Set down exactly, from the records below, the line with "left eye: (180, 35)" through the line with "left hip: (200, 145)", and nothing else.

::::

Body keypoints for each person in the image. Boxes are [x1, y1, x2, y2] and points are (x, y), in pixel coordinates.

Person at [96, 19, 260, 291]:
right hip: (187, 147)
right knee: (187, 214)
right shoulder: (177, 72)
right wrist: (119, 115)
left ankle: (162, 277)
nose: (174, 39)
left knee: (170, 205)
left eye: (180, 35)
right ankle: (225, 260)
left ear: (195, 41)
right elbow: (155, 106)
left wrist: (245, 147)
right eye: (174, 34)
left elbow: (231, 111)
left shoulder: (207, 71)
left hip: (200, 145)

::::

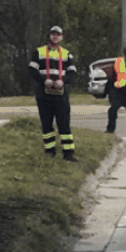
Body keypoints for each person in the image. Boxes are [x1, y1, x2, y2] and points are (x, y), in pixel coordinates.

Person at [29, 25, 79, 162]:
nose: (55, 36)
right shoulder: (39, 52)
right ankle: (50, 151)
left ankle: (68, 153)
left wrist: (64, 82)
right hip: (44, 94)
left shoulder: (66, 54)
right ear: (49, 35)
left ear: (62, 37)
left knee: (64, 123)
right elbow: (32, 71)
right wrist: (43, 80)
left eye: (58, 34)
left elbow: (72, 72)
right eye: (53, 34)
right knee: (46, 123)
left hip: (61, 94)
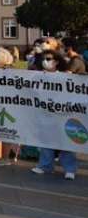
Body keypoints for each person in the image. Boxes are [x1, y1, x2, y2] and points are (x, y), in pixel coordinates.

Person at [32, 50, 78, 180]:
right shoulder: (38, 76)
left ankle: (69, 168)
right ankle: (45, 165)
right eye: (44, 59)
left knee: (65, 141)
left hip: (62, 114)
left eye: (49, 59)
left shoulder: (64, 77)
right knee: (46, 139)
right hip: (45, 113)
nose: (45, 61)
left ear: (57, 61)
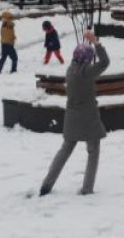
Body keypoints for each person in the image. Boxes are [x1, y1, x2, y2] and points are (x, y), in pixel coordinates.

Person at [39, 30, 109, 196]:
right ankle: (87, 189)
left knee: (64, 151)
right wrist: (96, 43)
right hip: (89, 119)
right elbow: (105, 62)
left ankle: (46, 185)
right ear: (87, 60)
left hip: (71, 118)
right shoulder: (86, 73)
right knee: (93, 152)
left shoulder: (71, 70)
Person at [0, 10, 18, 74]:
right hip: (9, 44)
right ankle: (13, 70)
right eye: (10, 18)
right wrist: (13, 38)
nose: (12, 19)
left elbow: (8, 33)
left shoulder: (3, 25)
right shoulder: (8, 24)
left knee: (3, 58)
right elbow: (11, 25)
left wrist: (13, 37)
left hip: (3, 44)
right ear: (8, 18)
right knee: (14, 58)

::::

_YOUR SOLUTION_.
left eye: (180, 35)
right ankle: (225, 260)
left ear: (195, 41)
right elbow: (155, 106)
left wrist: (245, 147)
right eye: (174, 34)
left elbow: (231, 111)
left shoulder: (207, 71)
left hip: (200, 145)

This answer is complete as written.